Collected data >>

=======

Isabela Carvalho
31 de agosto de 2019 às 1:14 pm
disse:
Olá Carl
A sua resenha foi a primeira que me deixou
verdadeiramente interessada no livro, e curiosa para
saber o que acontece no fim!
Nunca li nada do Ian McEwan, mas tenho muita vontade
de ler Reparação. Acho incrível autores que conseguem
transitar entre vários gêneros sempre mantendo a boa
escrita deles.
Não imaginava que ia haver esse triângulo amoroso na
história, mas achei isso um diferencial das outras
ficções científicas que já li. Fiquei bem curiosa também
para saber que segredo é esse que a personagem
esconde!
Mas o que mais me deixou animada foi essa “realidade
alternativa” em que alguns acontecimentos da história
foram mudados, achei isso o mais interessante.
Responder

=======

Work task >>
Find every line of the data that includes the string "isso". Copy each of those lines.

Exercise output >>
história, mas achei isso um diferencial das outras
foram mudados, achei isso o mais interessante.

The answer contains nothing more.